* **Work item**: Could you write out each entry exactly as it reads?

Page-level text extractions
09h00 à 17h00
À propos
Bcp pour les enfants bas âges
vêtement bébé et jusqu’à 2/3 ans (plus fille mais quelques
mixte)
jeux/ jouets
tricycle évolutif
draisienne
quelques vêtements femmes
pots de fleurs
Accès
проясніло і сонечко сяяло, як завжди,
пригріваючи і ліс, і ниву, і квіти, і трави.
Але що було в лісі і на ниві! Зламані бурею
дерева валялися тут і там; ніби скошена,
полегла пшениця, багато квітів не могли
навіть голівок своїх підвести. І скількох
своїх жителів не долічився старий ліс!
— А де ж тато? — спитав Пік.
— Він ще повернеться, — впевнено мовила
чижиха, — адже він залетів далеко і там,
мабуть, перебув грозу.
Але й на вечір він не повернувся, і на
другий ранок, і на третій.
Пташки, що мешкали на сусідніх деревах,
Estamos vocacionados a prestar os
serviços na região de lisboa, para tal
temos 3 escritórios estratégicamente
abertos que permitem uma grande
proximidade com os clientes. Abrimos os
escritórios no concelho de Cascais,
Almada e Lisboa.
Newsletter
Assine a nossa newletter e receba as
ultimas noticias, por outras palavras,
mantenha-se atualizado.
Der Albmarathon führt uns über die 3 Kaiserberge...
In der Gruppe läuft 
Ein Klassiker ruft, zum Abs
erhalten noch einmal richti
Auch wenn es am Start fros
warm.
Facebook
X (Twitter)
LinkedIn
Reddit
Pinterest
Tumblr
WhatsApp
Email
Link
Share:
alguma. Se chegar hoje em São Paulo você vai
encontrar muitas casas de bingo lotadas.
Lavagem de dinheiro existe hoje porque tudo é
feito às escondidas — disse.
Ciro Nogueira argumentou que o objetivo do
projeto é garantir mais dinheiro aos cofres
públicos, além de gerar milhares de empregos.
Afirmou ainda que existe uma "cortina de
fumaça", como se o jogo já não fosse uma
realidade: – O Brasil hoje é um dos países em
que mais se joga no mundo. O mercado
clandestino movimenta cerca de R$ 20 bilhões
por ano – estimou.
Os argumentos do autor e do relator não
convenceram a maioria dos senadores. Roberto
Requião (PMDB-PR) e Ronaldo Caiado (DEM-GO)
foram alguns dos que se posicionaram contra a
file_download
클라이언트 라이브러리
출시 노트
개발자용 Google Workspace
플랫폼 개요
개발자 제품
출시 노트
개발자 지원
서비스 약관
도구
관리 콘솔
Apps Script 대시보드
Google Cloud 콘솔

* **Solution to the exercise**:
09h00 à 17h00
À propos
Bcp pour les enfants bas âges
vêtement bébé et jusqu’à 2/3 ans (plus fille mais quelques
mixte)
jeux/ jouets
tricycle évolutif
draisienne
quelques vêtements femmes
pots de fleurs
Accès
проясніло і сонечко сяяло, як завжди,
пригріваючи і ліс, і ниву, і квіти, і трави.
Але що було в лісі і на ниві! Зламані бурею
дерева валялися тут і там; ніби скошена,
полегла пшениця, багато квітів не могли
навіть голівок своїх підвести. І скількох
своїх жителів не долічився старий ліс!
— А де ж тато? — спитав Пік.
— Він ще повернеться, — впевнено мовила
чижиха, — адже він залетів далеко і там,
мабуть, перебув грозу.
Але й на вечір він не повернувся, і на
другий ранок, і на третій.
Пташки, що мешкали на сусідніх деревах,
Estamos vocacionados a prestar os
serviços na região de lisboa, para tal
temos 3 escritórios estratégicamente
abertos que permitem uma grande
proximidade com os clientes. Abrimos os
escritórios no concelho de Cascais,
Almada e Lisboa.
Newsletter
Assine a nossa newletter e receba as
ultimas noticias, por outras palavras,
mantenha-se atualizado.
Der Albmarathon führt uns über die 3 Kaiserberge...
In der Gruppe läuft 
Ein Klassiker ruft, zum Abs
erhalten noch einmal richti
Auch wenn es am Start fros
warm.
Facebook
X (Twitter)
LinkedIn
Reddit
Pinterest
Tumblr
WhatsApp
Email
Link
Share:
alguma. Se chegar hoje em São Paulo você vai
encontrar muitas casas de bingo lotadas.
Lavagem de dinheiro existe hoje porque tudo é
feito às escondidas — disse.
Ciro Nogueira argumentou que o objetivo do
projeto é garantir mais dinheiro aos cofres
públicos, além de gerar milhares de empregos.
Afirmou ainda que existe uma "cortina de
fumaça", como se o jogo já não fosse uma
realidade: – O Brasil hoje é um dos países em
que mais se joga no mundo. O mercado
clandestino movimenta cerca de R$ 20 bilhões
por ano – estimou.
Os argumentos do autor e do relator não
convenceram a maioria dos senadores. Roberto
Requião (PMDB-PR) e Ronaldo Caiado (DEM-GO)
foram alguns dos que se posicionaram contra a
file_download
클라이언트 라이브러리
출시 노트
개발자용 Google Workspace
플랫폼 개요
개발자 제품
출시 노트
개발자 지원
서비스 약관
도구
관리 콘솔
Apps Script 대시보드
Google Cloud 콘솔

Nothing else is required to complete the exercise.